A contemporary modern dance work for 16 dancers

Duration: 7:17 minutes

Choreography: Christina Catanese

Music: “Antrozous” by Andrew Bird

Premiered in April 2016 at the Iron Gate Theater at the University of Pennsylvania, Philadelphia, PA, with student dancers from the Penn Dance Company

More or Less An Island was an exploration of imagination and place. It was the opening piece of an evening-length performance event, Neverland, that explored themes from the story of Peter Pan through modern dance. More or Less an Island responded to descriptions of the island of Neverland in the original novel Peter Pan by J.M. Barrie, which suggest the idea of Neverland as both location and state of mind, and that the island might possess its own consciousness.
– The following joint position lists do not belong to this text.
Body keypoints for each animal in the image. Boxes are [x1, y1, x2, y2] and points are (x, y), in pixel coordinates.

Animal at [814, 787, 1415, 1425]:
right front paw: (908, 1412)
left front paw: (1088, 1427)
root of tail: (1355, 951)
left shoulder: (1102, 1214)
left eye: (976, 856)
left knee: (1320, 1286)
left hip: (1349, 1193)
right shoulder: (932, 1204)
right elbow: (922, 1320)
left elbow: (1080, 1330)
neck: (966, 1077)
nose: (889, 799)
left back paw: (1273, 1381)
This largely abstract dance work responds to these ideas, celebrating the place itself along with its place in imagination. The large cast conveys the vibrance, diversity, and lushness of Neverland.
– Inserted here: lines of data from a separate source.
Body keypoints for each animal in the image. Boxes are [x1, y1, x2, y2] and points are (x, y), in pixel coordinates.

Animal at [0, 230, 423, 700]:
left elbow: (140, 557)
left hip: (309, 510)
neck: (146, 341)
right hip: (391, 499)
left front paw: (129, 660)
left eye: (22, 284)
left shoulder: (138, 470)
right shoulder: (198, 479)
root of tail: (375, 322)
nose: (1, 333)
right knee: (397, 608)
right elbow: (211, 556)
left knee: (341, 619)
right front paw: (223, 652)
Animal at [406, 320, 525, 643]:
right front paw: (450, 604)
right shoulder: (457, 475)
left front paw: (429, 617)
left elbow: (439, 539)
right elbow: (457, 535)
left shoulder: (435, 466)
“I don't know whether you have ever seen a map of a person's mind. Doctors sometimes draw maps of other parts of you, and your own map can become intensely interesting, but catch them trying to draw a map of a child's mind, which is not only confused, but keeps going round all the time. There are zigzag lines on it, just like your temperature on a card, and these are probably roads in the island, for the Neverland is always more or less an island, with astonishing splashes of colour here and there, and coral reefs and rakish-looking craft in the offing, and savages and lonely lairs, and gnomes who are mostly tailors, and caves through which a river runs, and princes with six elder brothers, and a hut fast going to decay, and one very small old lady with a hooked nose. It would be an easy map if that were all, but there is also first day at school, religion, fathers, the round pond, needle-work, murders, hangings, verbs that take the dative, chocolate pudding day, getting into braces, say ninety-nine, three-pence for pulling out your tooth yourself, and so on, and either these are part of the island or they are another map showing through, and it is all rather confusing, especially as nothing will stand still.

 

Of course the Neverlands vary a good deal. John’s, for instance, had a lagoon with flamingoes flying over it at which John was shooting, while Michael, who was very small, had a flamingo with lagoons flying over it. John lived in a boat turned upside down on the sands, Michael in a wigwam, Wendy in a house of leaves deftly sewn together. John had no friends, Michael had friends at night, Wendy had a pet wolf forsaken by its parents, but on the whole the Neverlands have a family resemblance, and if they stood still in a row you could say of them that they have each other’s nose, and so forth. On these magic shores children at play are for ever beaching their coracles [simple boat]. We too have been there; we can still hear the sound of the surf, though we shall land no more.”